**TASKS AND EXERCISES:**
1: From the court opinion, reproduce word for word the passage from "John I. Purtle, Justice." to "take his property.".
2: Condense the paragraph of the court opinion that begins "Appellant owns property across the street" into a short bulleted list that keeps its main facts.
*** Opening PAGE EXCERPT ***
Hood v. Chadick, 272 Ark. 444, 615 S.W.2d 357 (1981)

May 11, 1981 · Arkansas Supreme Court · 81-18
272 Ark. 444, 615 S.W.2d 357

Jim HOOD v. Earl CHADICK as County Judge of Jefferson County et al

81-18

615 S.W. 2d 357

Supreme Court of Arkansas

Opinion delivered May 11, 1981

[Rehearing denied June 8, 1981.]

*445 Jones & Petty, for appellant.

Coleman, Gantt, Ramsay & Cox, by: Martin G. Gilbert, for appellees.

John I. Purtle, Justice.

The Jefferson County Chancery Court dismissed appellant’s action wherein he sought to enjoin the county from taking his property for the purpose of developing the grounds around the proposed courthouse. Appellant also sought damages he alleged were caused by the threat of the county to take his property.

On appeal appellant argues seven grounds for reversal. We do not find any grounds for reversal and therefore affirm the decree of the trial court.

Appellant owns property across the street from the front of the Jefferson County Courthouse, at the corner of Barraque and Main. His building was constructed in 1892 and has been a landmark in the city of Pine Bluff for a long time. In fact, the structure has been added to the National Register of Historic Places and is qualified for funds from the Arkansas Historical Preservation Commission to refurbish the building. The Jefferson County Courthouse burned in April 1976 and a temporary courthouse was established across town from the original site. However, there was much talk and sentiment about rebuilding the courthouse on its original location. A commission was appointed, and one of the *446many plans they considered involved closing part of Barraque Street and taking the north one-half of the two blocks on the south side of Barraque Street for parking and landscaping, which would include appellant’s property.

That plan was approved by the City Council on February 9, 1978. However, the City Council decided to refer the matter to the people in an election to be held in November of 1978. Before the election the city withdrew the question from the ballot. Subsequently another plan was developed which would require the acquisition of appellant’s property. This plan was referred to the people in an election held July 17, 1979- The plan was defeated. On July 25, 1979, the county dismissed its condemnation suit which had been filed in response to appellant’s original suit in the matter. Appellant’s suit had sought to enjoin the county judge and the Courthouse Committee from taking his property and for damages for loss of rentals, court costs and attorney’s fees.
*** Closing PAGE EXCERPT ***
*** Opening SUPPLIED RECORDS ***
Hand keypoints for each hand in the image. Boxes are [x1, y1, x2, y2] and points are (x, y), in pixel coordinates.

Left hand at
*** Closing SUPPLIED RECORDS ***
*** Opening SUPPLIED RECORDS ***
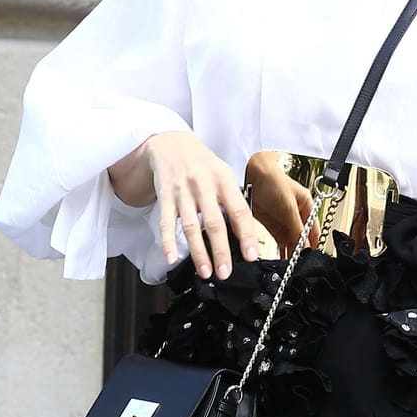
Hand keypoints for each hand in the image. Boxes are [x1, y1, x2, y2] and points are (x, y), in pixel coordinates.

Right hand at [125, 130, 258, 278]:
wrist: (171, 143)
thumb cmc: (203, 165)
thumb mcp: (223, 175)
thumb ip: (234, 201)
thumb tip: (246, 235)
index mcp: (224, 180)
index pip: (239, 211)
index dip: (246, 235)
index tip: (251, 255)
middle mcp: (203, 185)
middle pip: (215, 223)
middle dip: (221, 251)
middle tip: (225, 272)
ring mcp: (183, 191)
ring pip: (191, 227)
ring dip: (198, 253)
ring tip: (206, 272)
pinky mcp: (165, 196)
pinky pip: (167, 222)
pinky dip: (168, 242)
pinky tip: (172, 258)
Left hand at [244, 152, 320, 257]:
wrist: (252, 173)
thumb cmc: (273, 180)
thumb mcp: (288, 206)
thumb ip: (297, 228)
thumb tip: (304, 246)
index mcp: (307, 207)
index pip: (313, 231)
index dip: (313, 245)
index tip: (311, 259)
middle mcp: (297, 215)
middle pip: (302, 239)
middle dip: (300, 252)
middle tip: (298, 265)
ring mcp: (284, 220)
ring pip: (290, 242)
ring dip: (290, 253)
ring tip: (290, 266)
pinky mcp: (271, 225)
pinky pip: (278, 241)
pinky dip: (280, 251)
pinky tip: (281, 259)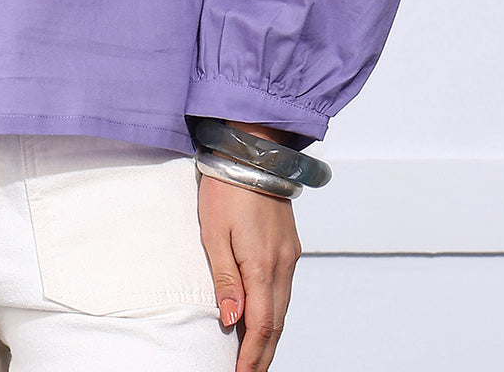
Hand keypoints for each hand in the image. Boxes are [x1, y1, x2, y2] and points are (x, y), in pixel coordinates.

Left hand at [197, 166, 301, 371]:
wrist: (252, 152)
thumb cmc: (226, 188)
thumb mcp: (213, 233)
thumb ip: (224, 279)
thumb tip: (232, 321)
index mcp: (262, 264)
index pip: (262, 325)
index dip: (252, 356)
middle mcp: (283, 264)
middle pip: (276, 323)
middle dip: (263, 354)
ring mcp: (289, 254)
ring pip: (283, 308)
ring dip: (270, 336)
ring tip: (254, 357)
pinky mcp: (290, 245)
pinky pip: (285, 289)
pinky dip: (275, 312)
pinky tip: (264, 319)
*** Closing SUPPLIED RECORDS ***
**SOLUTIONS BELOW:**
1:
John I. Purtle, Justice.

The Jefferson County Chancery Court dismissed appellant’s action wherein he sought to enjoin the county from taking his property for the purpose of developing the grounds around the proposed courthouse. Appellant also sought damages he alleged were caused by the threat of the county to take his property.

2:
- Appellant owns a building across the street from the front of the Jefferson County Courthouse, at the corner of Barraque and Main.
- Built in 1892, it has long been a Pine Bluff landmark. It is on the National Register of Historic Places and qualifies for Arkansas Historical Preservation Commission funds to refurbish it.
- The courthouse burned in April 1976, and a temporary courthouse was set up across town. There was much sentiment for rebuilding on the original site.
- An appointed commission considered many plans. One would close part of Barraque Street and take the north half of the two blocks on its south side, including appellant's property, for parking and landscaping.